___ DATA SUPPLIED ___
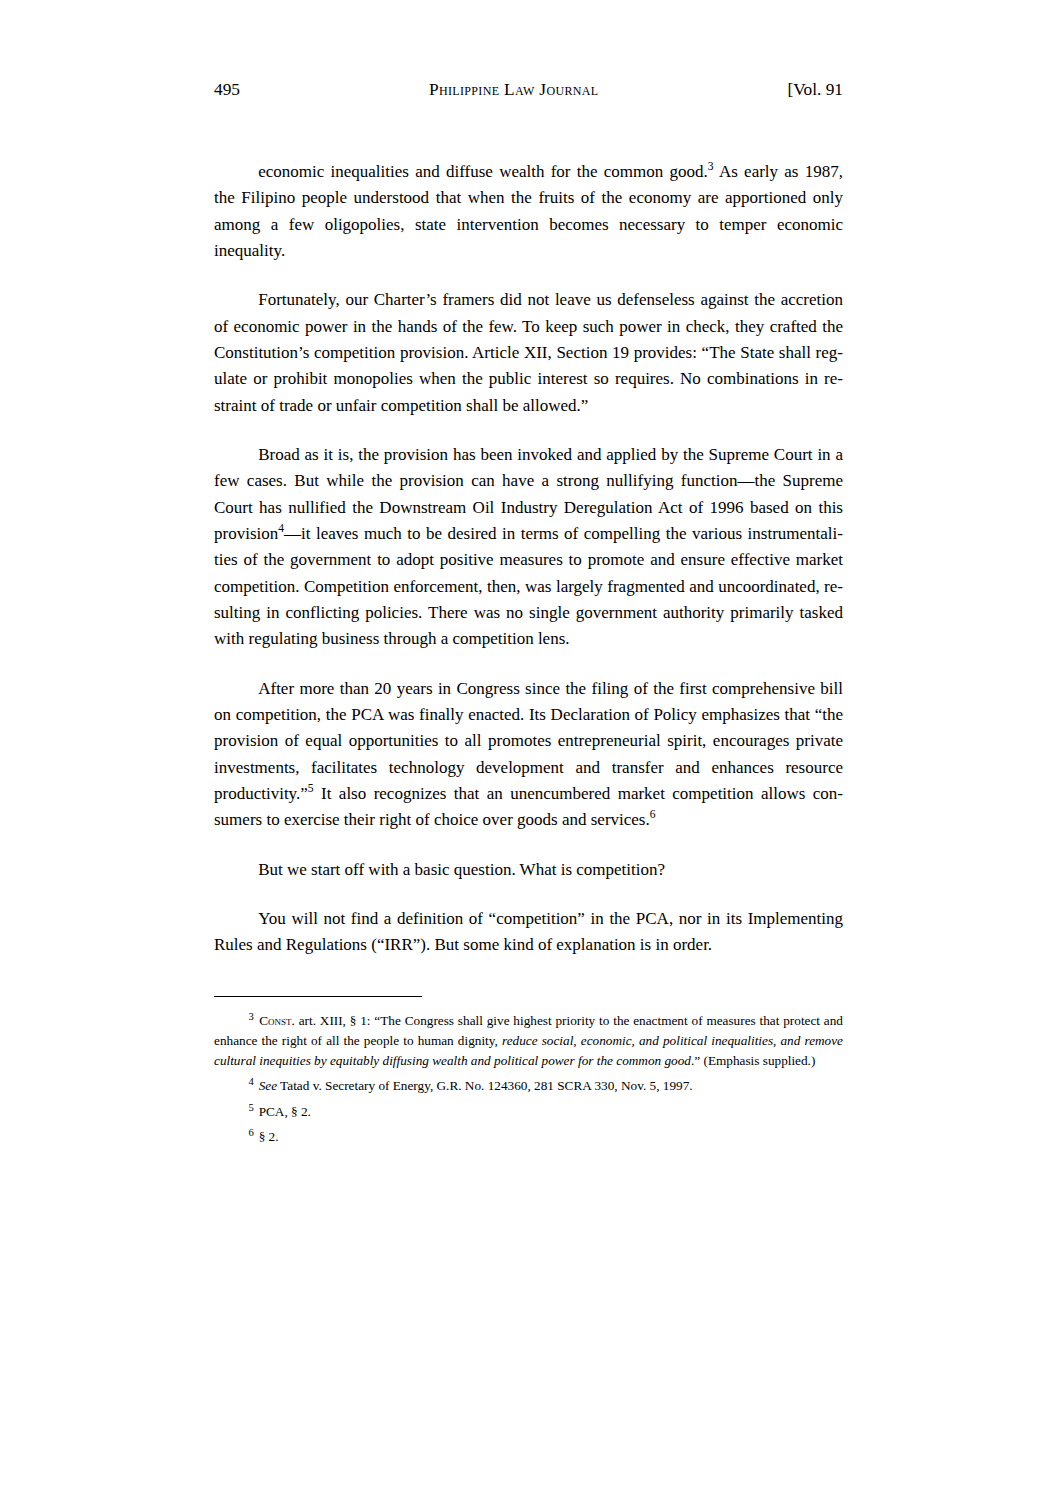495 Philippine Law Journal [Vol. 91
economic inequalities and diffuse wealth for the common good.3 As early as 1987, the Filipino people understood that when the fruits of the economy are apportioned only among a few oligopolies, state intervention becomes necessary to temper economic inequality.
Fortunately, our Charter’s framers did not leave us defenseless against the accretion of economic power in the hands of the few. To keep such power in check, they crafted the Constitution’s competition provision. Article XII, Section 19 provides: “The State shall regulate or prohibit monopolies when the public interest so requires. No combinations in restraint of trade or unfair competition shall be allowed.”
Broad as it is, the provision has been invoked and applied by the Supreme Court in a few cases. But while the provision can have a strong nullifying function—the Supreme Court has nullified the Downstream Oil Industry Deregulation Act of 1996 based on this provision4—it leaves much to be desired in terms of compelling the various instrumentalities of the government to adopt positive measures to promote and ensure effective market competition. Competition enforcement, then, was largely fragmented and uncoordinated, resulting in conflicting policies. There was no single government authority primarily tasked with regulating business through a competition lens.
After more than 20 years in Congress since the filing of the first comprehensive bill on competition, the PCA was finally enacted. Its Declaration of Policy emphasizes that “the provision of equal opportunities to all promotes entrepreneurial spirit, encourages private investments, facilitates technology development and transfer and enhances resource productivity.”5 It also recognizes that an unencumbered market competition allows consumers to exercise their right of choice over goods and services.6
But we start off with a basic question. What is competition?
You will not find a definition of “competition” in the PCA, nor in its Implementing Rules and Regulations (“IRR”). But some kind of explanation is in order.
3 Const. art. XIII, § 1: “The Congress shall give highest priority to the enactment of measures that protect and enhance the right of all the people to human dignity, reduce social, economic, and political inequalities, and remove cultural inequities by equitably diffusing wealth and political power for the common good.” (Emphasis supplied.)
4 See Tatad v. Secretary of Energy, G.R. No. 124360, 281 SCRA 330, Nov. 5, 1997.
5 PCA, § 2.
6 § 2.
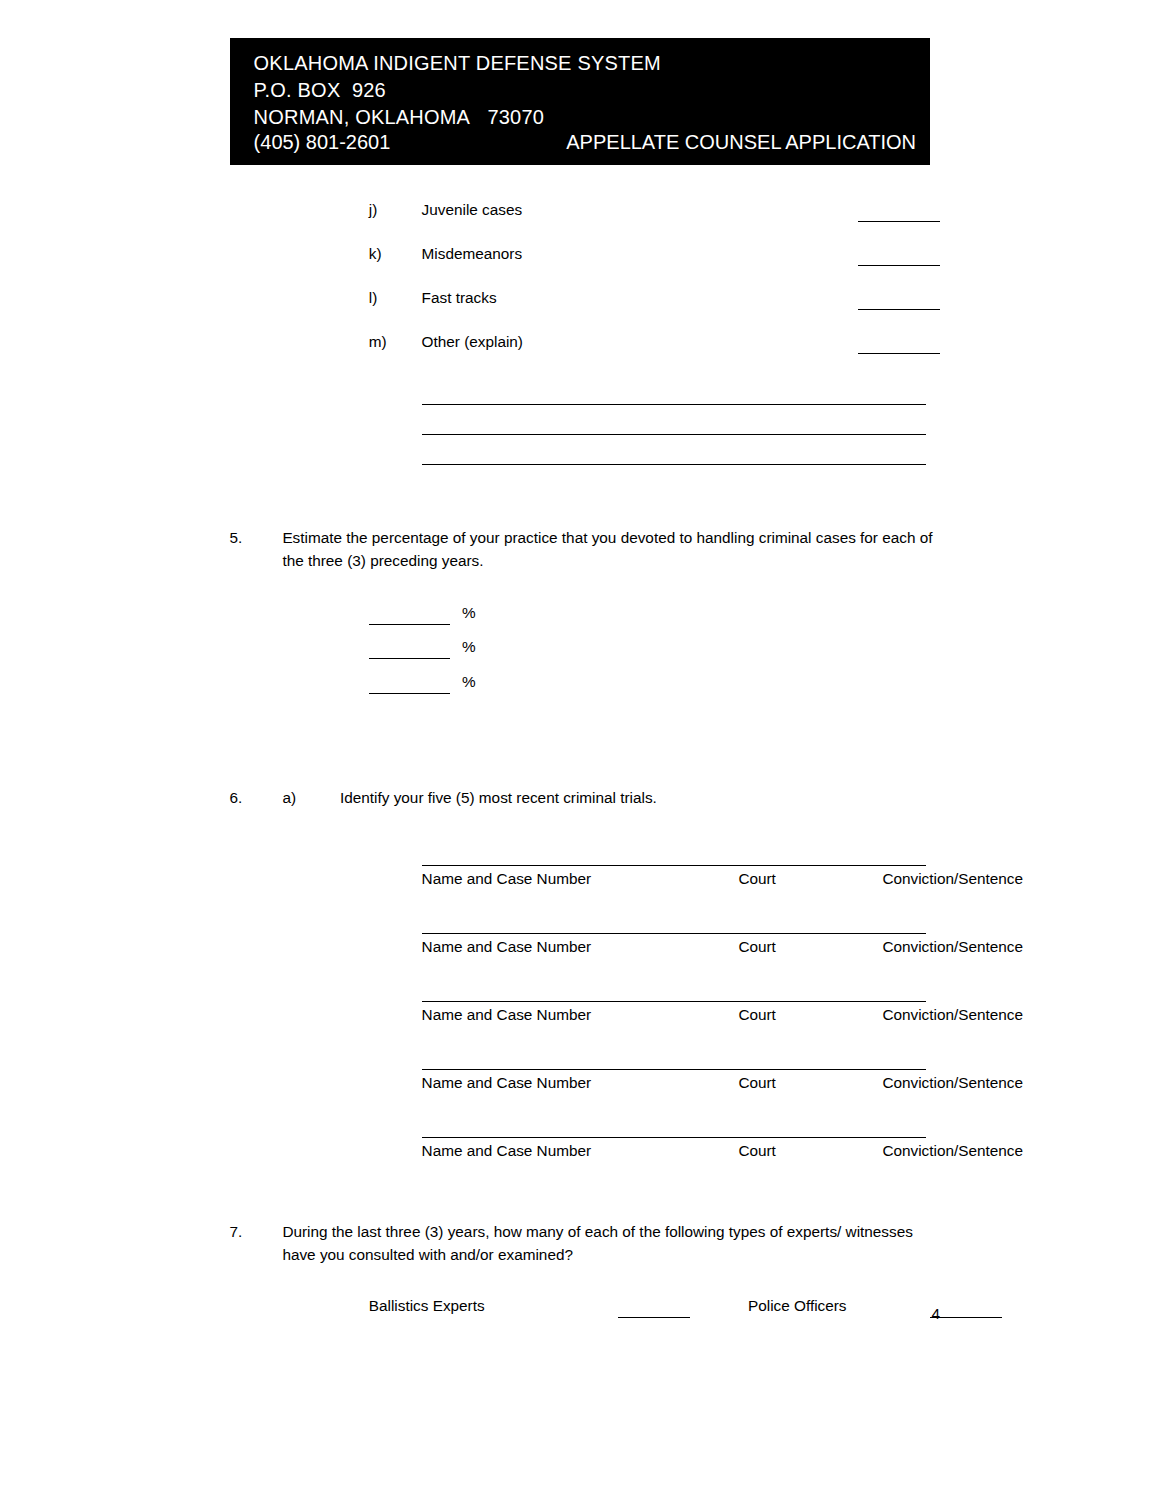OKLAHOMA INDIGENT DEFENSE SYSTEM
P.O. BOX 926
NORMAN, OKLAHOMA 73070
(405) 801-2601 APPELLATE COUNSEL APPLICATION
j) Juvenile cases
k) Misdemeanors
l) Fast tracks
m) Other (explain)
5.
Estimate the percentage of your practice that you devoted to handling criminal cases for each of the three (3) preceding years.
%
%
%
6.
a)
Identify your five (5) most recent criminal trials.
Name and Case Number Court Conviction/Sentence
Name and Case Number Court Conviction/Sentence
Name and Case Number Court Conviction/Sentence
Name and Case Number Court Conviction/Sentence
Name and Case Number Court Conviction/Sentence
7.
During the last three (3) years, how many of each of the following types of experts/ witnesses have you consulted with and/or examined?
Ballistics Experts Police Officers
4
___
▸ PROBLEM
Whenever a line in the records above contains the string "Congress", copy that line.

▸ OUTPUT OF THE EXERCISE
After more than 20 years in Congress since the filing of the first comprehensive bill on competition, the PCA was finally enacted. Its Declaration of Policy emphasizes that “the provision of equal opportunities to all promotes entrepreneurial spirit, encourages private investments, facilitates technology development and transfer and enhances resource productivity.”5 It also recognizes that an unencumbered market competition allows consumers to exercise their right of choice over goods and services.6
3 Const. art. XIII, § 1: “The Congress shall give highest priority to the enactment of measures that protect and enhance the right of all the people to human dignity, reduce social, economic, and political inequalities, and remove cultural inequities by equitably diffusing wealth and political power for the common good.” (Emphasis supplied.)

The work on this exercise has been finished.